The result is a rugged, percussive track that rages against societal callousness: "Better hope to God you're not scared / Get a load of this man — oh, he's colder than he can bear." Toni adds: "I wanted it to sound rough. There's a disinterest in music to explore these dirty parts of life."
"The Valley," a track steeped in spiritual reckoning. Sampling a church choir and quoting Psalm 23 — "As I walk through the valley of the shadow of death" – it was written during a period of deep disillusionment. "I just couldn't really understand what I was doing it for anymore," she says. "I realised I needed to desperately realign with something wider than myself."

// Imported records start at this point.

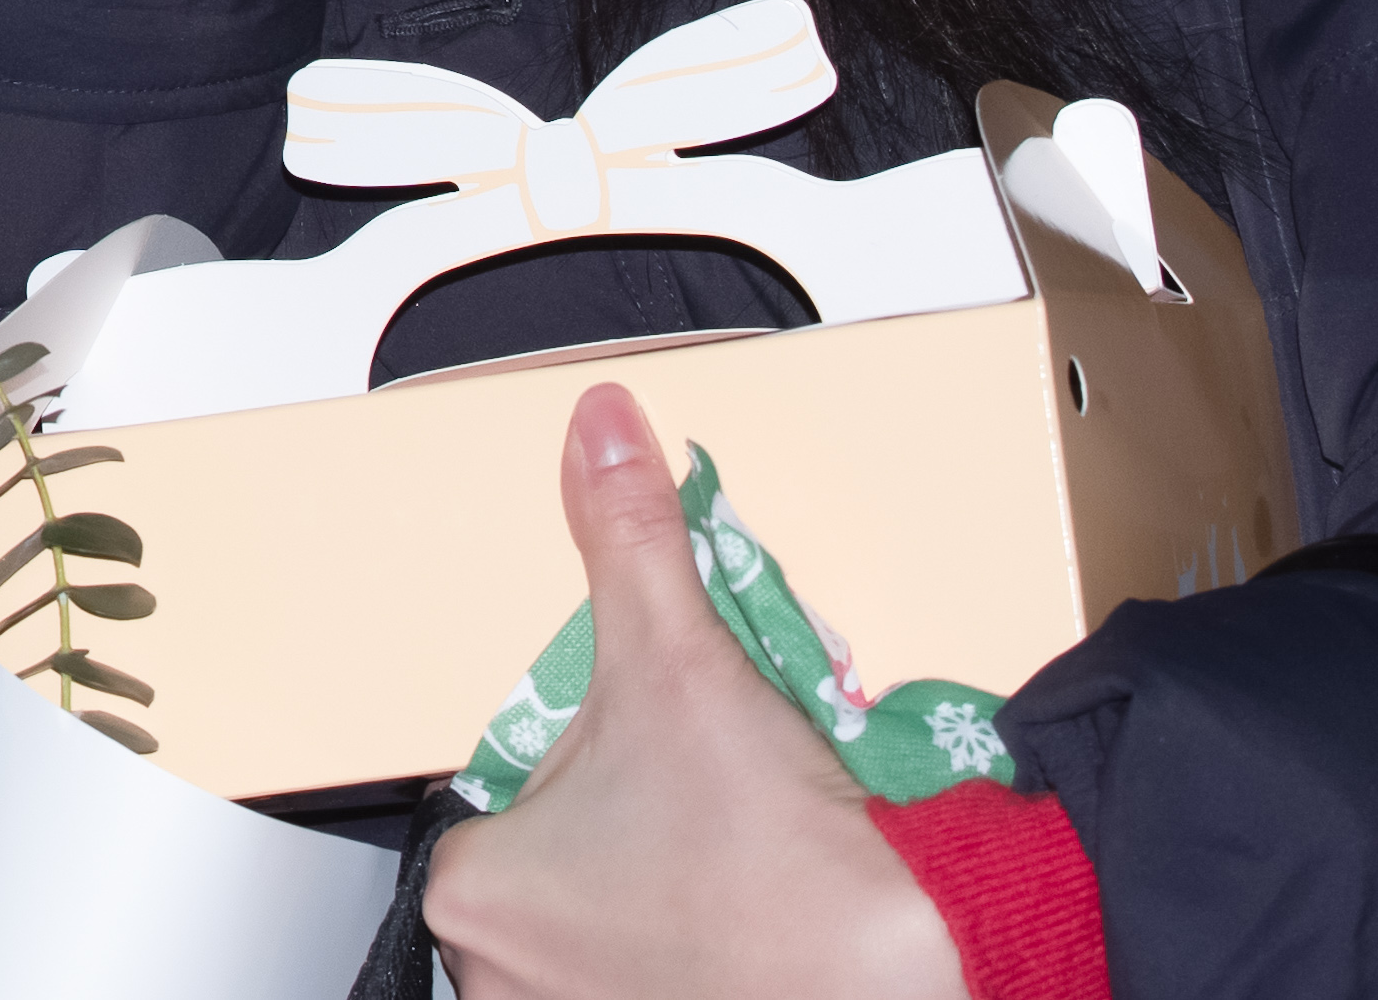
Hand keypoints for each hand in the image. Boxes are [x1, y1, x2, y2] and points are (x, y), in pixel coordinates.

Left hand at [423, 385, 965, 999]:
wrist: (907, 969)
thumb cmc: (780, 858)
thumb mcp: (680, 658)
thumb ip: (625, 538)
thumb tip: (600, 432)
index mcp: (470, 892)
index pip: (497, 792)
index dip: (579, 755)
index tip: (638, 753)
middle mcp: (499, 982)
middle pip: (545, 857)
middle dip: (615, 821)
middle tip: (689, 805)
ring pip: (593, 924)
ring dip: (645, 887)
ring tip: (718, 858)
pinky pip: (644, 979)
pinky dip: (681, 949)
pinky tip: (737, 919)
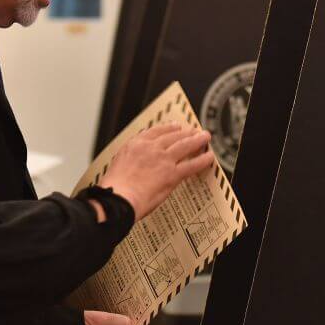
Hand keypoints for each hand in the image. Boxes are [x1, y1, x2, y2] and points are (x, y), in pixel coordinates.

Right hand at [99, 124, 213, 218]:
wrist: (118, 198)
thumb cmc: (114, 187)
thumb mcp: (117, 164)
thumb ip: (130, 160)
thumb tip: (135, 164)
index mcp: (135, 144)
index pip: (155, 131)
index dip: (168, 128)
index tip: (175, 127)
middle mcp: (150, 148)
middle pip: (173, 135)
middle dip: (186, 132)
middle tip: (194, 130)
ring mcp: (163, 160)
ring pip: (184, 145)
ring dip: (197, 140)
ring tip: (204, 137)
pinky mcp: (172, 174)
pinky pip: (192, 164)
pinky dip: (202, 160)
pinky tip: (209, 157)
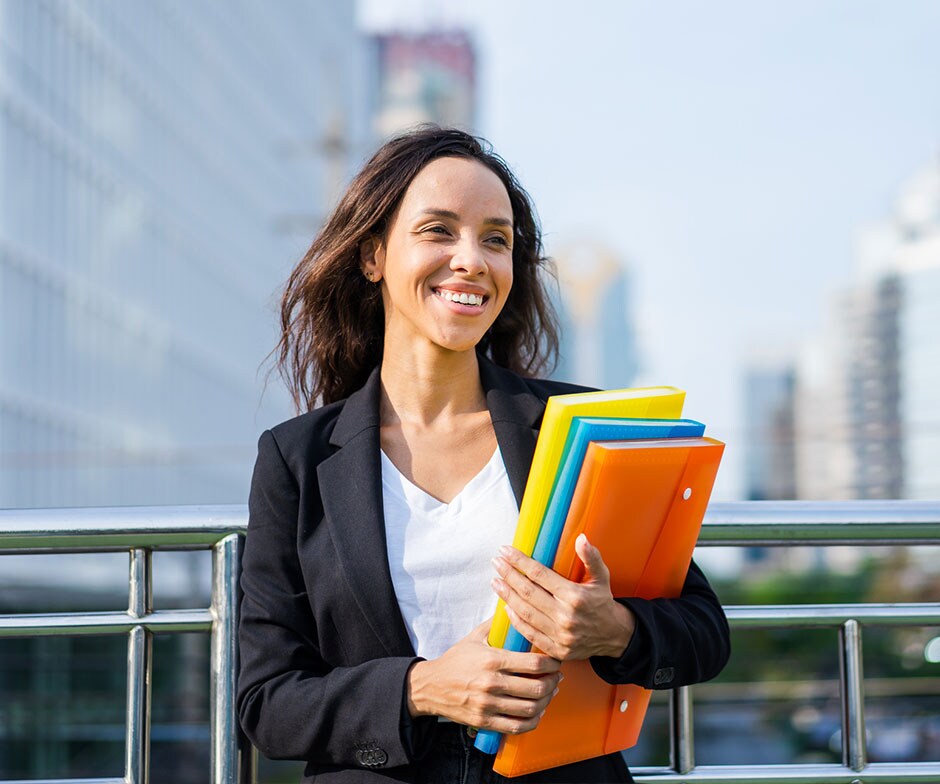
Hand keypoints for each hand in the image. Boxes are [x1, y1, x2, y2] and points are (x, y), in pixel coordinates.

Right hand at [406, 619, 562, 733]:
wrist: (430, 686)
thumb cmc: (455, 660)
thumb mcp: (474, 637)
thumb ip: (496, 625)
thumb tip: (514, 607)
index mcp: (492, 659)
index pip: (534, 663)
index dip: (552, 663)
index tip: (557, 661)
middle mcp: (492, 683)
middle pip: (537, 687)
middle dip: (553, 682)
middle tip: (557, 677)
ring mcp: (488, 704)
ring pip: (530, 708)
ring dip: (546, 702)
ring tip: (549, 693)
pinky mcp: (484, 721)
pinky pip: (517, 726)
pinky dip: (532, 721)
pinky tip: (536, 712)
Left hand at [491, 534, 634, 660]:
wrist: (615, 636)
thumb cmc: (603, 603)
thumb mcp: (602, 577)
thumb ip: (591, 557)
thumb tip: (581, 538)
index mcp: (575, 596)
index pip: (540, 575)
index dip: (520, 561)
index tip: (505, 551)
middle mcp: (566, 617)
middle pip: (528, 592)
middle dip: (508, 575)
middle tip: (496, 562)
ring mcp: (560, 636)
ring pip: (525, 613)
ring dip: (507, 596)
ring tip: (496, 582)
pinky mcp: (556, 650)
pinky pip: (530, 634)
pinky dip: (516, 620)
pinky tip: (506, 607)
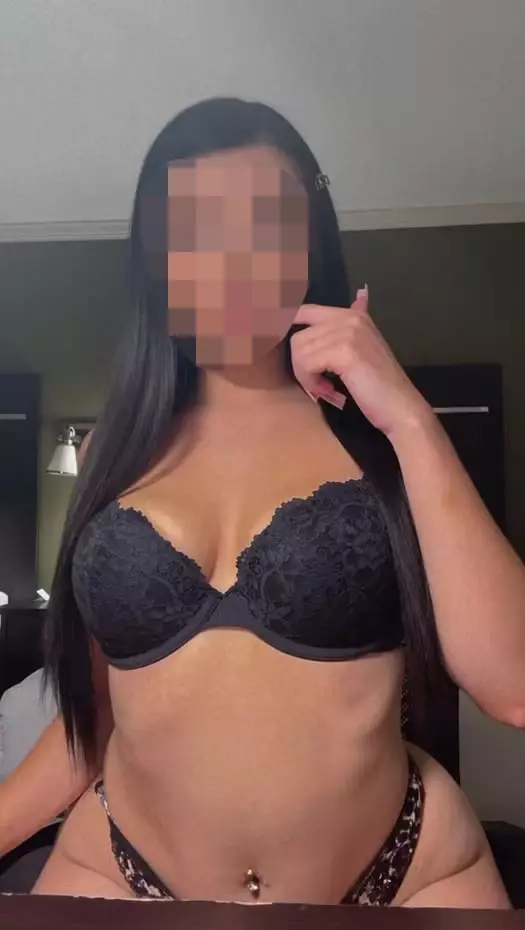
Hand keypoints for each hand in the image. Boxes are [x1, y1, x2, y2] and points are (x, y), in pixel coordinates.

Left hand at [291, 287, 430, 437]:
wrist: (400, 407)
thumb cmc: (377, 387)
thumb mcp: (359, 350)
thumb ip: (343, 330)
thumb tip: (347, 299)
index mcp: (352, 314)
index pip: (304, 311)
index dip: (285, 329)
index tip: (289, 355)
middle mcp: (350, 317)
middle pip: (298, 336)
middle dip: (301, 366)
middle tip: (320, 385)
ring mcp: (348, 332)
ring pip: (299, 350)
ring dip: (307, 377)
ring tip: (326, 389)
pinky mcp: (345, 351)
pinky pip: (307, 364)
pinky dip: (312, 383)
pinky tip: (330, 392)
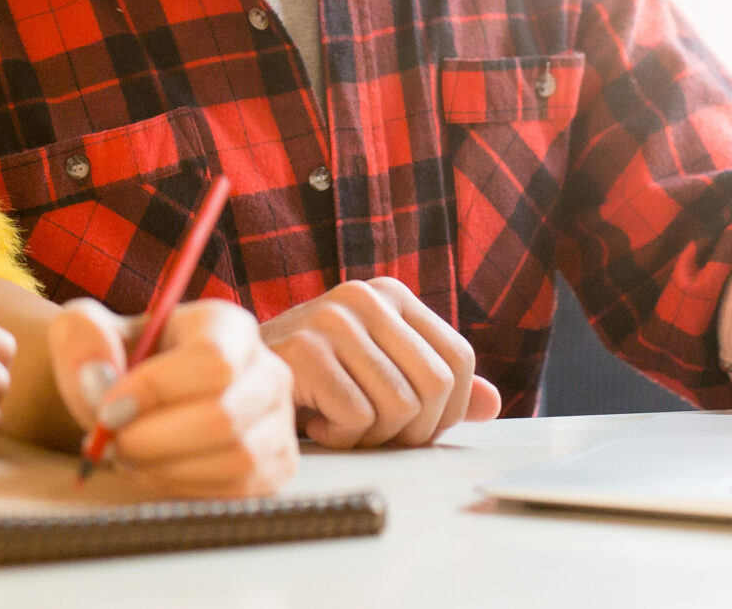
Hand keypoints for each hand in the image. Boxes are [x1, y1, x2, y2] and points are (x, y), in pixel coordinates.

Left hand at [47, 298, 297, 495]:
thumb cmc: (115, 364)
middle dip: (154, 440)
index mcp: (227, 326)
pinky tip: (155, 472)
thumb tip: (95, 374)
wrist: (131, 404)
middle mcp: (267, 371)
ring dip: (166, 469)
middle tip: (111, 444)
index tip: (107, 412)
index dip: (157, 391)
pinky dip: (184, 489)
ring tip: (129, 456)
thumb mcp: (86, 333)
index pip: (211, 360)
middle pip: (224, 417)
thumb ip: (81, 335)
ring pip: (234, 461)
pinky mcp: (273, 468)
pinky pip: (237, 492)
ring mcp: (277, 423)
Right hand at [259, 279, 500, 447]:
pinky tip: (315, 422)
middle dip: (413, 430)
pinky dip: (341, 437)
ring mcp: (333, 319)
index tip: (417, 428)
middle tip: (375, 433)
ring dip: (374, 437)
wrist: (238, 376)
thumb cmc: (315, 379)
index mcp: (391, 295)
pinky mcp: (304, 350)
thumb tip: (492, 405)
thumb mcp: (379, 373)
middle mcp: (365, 297)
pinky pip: (357, 418)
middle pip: (437, 386)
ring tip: (341, 423)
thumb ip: (433, 384)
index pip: (459, 358)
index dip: (450, 409)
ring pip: (400, 407)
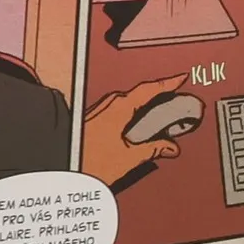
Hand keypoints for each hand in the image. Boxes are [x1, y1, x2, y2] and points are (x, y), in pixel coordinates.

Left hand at [80, 73, 190, 188]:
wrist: (61, 165)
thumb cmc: (88, 160)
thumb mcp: (128, 158)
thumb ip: (152, 149)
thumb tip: (170, 147)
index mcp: (120, 107)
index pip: (150, 89)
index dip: (168, 83)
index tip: (181, 78)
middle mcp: (109, 104)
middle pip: (139, 95)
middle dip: (157, 97)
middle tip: (173, 101)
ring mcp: (98, 110)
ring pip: (127, 103)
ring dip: (142, 107)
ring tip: (154, 118)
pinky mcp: (91, 119)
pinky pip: (116, 110)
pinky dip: (129, 114)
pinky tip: (132, 128)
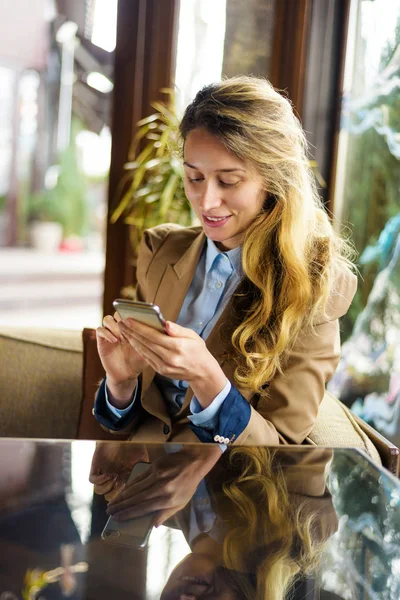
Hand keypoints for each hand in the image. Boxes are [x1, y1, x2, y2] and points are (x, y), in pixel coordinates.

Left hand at [89, 442, 148, 501]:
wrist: (122, 435)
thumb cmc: (133, 446)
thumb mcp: (142, 459)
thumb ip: (144, 471)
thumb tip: (147, 483)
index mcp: (124, 480)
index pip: (120, 497)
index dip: (123, 497)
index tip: (126, 491)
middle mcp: (113, 479)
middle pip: (109, 497)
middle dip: (114, 494)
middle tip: (119, 485)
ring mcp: (103, 474)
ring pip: (99, 491)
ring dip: (106, 488)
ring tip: (113, 479)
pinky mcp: (96, 467)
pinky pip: (92, 480)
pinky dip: (99, 480)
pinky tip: (107, 474)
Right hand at [96, 312, 148, 403]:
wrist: (127, 375)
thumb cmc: (139, 361)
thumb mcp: (150, 349)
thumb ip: (154, 338)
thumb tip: (165, 326)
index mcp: (132, 326)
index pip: (130, 311)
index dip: (133, 312)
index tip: (138, 318)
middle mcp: (120, 327)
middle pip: (118, 312)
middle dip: (123, 318)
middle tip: (129, 327)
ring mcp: (110, 333)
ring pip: (107, 319)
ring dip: (114, 326)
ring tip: (122, 337)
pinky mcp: (102, 341)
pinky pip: (100, 330)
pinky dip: (107, 333)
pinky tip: (115, 341)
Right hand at [106, 445, 220, 525]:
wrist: (194, 461)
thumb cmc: (188, 484)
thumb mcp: (182, 503)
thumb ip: (167, 514)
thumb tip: (153, 525)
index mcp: (168, 499)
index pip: (144, 509)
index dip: (129, 514)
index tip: (117, 518)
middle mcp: (161, 488)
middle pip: (136, 499)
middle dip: (121, 506)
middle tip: (109, 512)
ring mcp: (157, 476)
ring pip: (135, 488)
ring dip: (122, 496)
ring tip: (112, 503)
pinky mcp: (154, 466)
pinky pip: (138, 477)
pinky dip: (129, 485)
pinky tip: (122, 490)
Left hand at [118, 319, 227, 406]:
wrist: (202, 372)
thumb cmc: (197, 350)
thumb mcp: (193, 336)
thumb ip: (177, 329)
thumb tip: (165, 322)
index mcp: (178, 347)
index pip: (154, 336)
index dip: (140, 327)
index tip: (128, 319)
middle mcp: (170, 358)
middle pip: (146, 343)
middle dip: (132, 331)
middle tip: (121, 322)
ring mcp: (164, 366)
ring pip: (144, 351)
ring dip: (132, 340)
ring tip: (123, 330)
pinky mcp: (161, 371)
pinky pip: (146, 358)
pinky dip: (138, 348)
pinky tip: (132, 340)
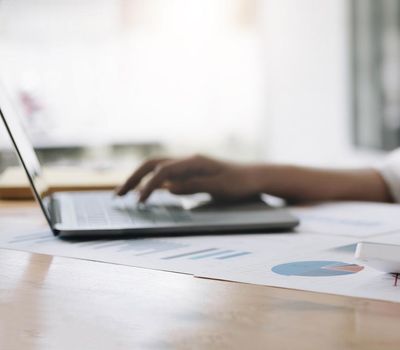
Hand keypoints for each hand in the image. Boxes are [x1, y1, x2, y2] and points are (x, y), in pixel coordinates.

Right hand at [116, 155, 260, 202]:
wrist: (256, 177)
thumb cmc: (241, 183)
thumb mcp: (219, 187)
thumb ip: (194, 186)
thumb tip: (168, 188)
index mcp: (194, 162)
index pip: (162, 171)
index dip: (148, 186)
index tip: (138, 202)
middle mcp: (188, 160)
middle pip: (152, 164)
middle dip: (133, 178)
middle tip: (117, 196)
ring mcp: (189, 166)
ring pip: (157, 168)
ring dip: (139, 179)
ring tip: (123, 194)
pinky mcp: (191, 173)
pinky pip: (166, 175)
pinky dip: (151, 182)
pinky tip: (145, 193)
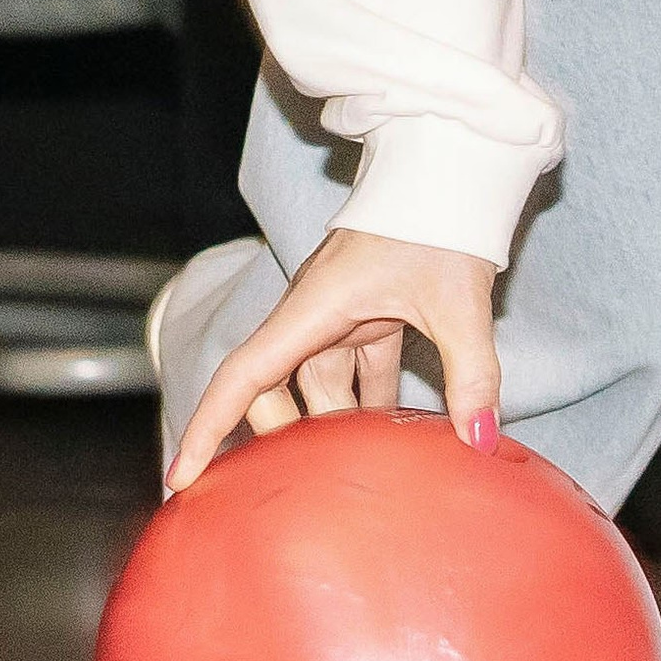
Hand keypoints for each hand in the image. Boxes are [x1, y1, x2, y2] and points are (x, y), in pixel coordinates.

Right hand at [165, 227, 498, 493]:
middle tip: (296, 492)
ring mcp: (345, 311)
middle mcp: (317, 312)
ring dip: (335, 425)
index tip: (180, 479)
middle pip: (275, 389)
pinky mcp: (374, 310)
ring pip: (319, 383)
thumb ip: (472, 374)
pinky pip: (357, 368)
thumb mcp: (458, 300)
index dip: (207, 428)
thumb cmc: (441, 219)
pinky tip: (397, 436)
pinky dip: (371, 402)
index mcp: (314, 308)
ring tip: (354, 477)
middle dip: (281, 438)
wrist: (455, 167)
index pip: (244, 376)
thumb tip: (480, 440)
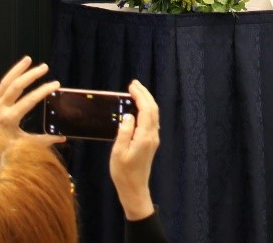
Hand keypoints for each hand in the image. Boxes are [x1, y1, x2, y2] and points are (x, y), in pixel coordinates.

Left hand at [0, 56, 61, 139]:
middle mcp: (0, 108)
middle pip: (17, 86)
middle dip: (32, 75)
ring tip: (28, 59)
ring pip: (5, 82)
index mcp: (10, 118)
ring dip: (16, 69)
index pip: (30, 100)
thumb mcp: (24, 143)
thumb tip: (63, 138)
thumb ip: (43, 140)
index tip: (55, 84)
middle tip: (45, 67)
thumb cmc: (2, 149)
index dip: (44, 90)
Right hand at [109, 79, 159, 221]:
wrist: (134, 188)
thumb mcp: (118, 152)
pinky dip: (146, 110)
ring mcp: (153, 139)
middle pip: (153, 109)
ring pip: (154, 114)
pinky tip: (138, 108)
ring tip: (136, 92)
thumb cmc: (123, 172)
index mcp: (144, 136)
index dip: (140, 96)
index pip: (146, 110)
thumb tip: (129, 116)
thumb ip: (124, 132)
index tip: (131, 86)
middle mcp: (152, 135)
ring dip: (146, 101)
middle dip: (145, 94)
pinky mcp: (151, 143)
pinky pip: (152, 121)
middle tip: (134, 84)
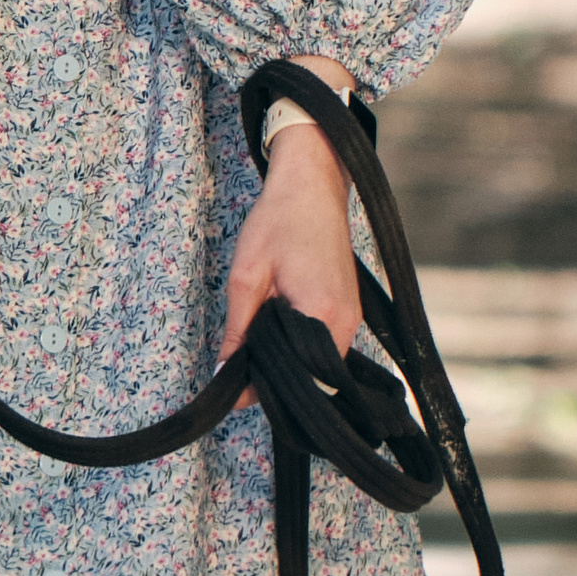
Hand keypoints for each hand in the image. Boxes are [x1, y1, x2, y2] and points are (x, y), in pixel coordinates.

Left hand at [219, 63, 362, 394]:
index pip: (298, 381)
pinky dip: (300, 347)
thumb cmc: (279, 221)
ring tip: (254, 351)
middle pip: (311, 378)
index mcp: (324, 317)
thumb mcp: (247, 277)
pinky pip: (324, 345)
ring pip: (318, 364)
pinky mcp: (348, 309)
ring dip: (288, 362)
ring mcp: (352, 317)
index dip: (264, 391)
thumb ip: (238, 331)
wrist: (311, 184)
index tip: (233, 391)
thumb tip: (225, 376)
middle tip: (239, 372)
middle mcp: (347, 324)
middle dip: (276, 380)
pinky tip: (275, 333)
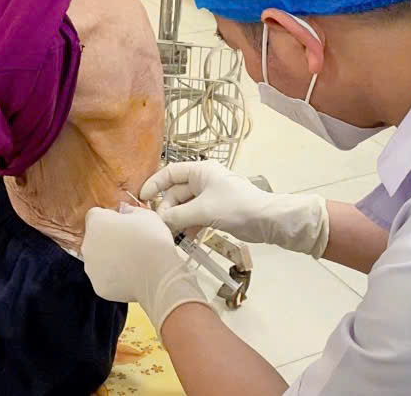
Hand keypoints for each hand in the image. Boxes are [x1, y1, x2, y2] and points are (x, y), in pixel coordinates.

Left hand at [82, 205, 206, 332]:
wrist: (159, 274)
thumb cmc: (153, 240)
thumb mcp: (146, 215)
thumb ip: (130, 211)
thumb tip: (125, 211)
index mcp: (97, 223)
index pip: (95, 215)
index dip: (109, 218)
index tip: (122, 223)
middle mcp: (88, 244)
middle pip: (94, 238)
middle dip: (107, 238)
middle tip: (128, 243)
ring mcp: (91, 268)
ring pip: (97, 259)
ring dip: (108, 258)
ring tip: (130, 261)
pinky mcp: (98, 286)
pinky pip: (104, 278)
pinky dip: (113, 277)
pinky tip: (130, 275)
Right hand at [141, 161, 330, 257]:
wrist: (268, 221)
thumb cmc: (236, 207)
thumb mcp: (203, 211)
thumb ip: (177, 215)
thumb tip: (159, 222)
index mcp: (201, 171)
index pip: (170, 173)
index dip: (154, 185)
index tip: (142, 200)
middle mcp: (204, 180)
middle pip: (176, 193)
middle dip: (167, 209)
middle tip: (162, 227)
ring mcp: (210, 196)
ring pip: (185, 206)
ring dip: (178, 220)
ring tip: (172, 236)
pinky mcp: (216, 211)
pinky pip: (195, 216)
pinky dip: (189, 226)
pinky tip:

The EP closes with "Please," a raw and emotionally charged final note. Released as the first single, the track is steeped in pain, fury, and contradiction. "I wrote it shortly after going through quite a difficult heartbreak," Toni says. "It is pain disguised as anger. It's love disguised as hatred." She describes the song as an "immature version of myself," and admits the anger wasn't truly directed at the other person. "The anger is almost directed at myself for having been in this situation over and over again."
It serves as a rupture and release — a last explosive goodbye to the Toni who wrote Heaven Knows. "It's the beginning of these deeper thoughts," she says.
There's a quiet defiance running through Declare Me Dead! — a refusal to conform to expectations, especially those projected onto Black women in music. "These are melancholy feelings," Toni says. "They're not centred on my sexuality. They're not about what people expect a Black woman to write or sound like. And I feel proud that I've made a record that makes space for that — so someone else can see that's allowed."
What Toni Sancho has created with Declare Me Dead! is not just an EP — it's a reckoning. A tender, confrontational, spiritually driven journey through despair, with the door cracked open for whatever comes next.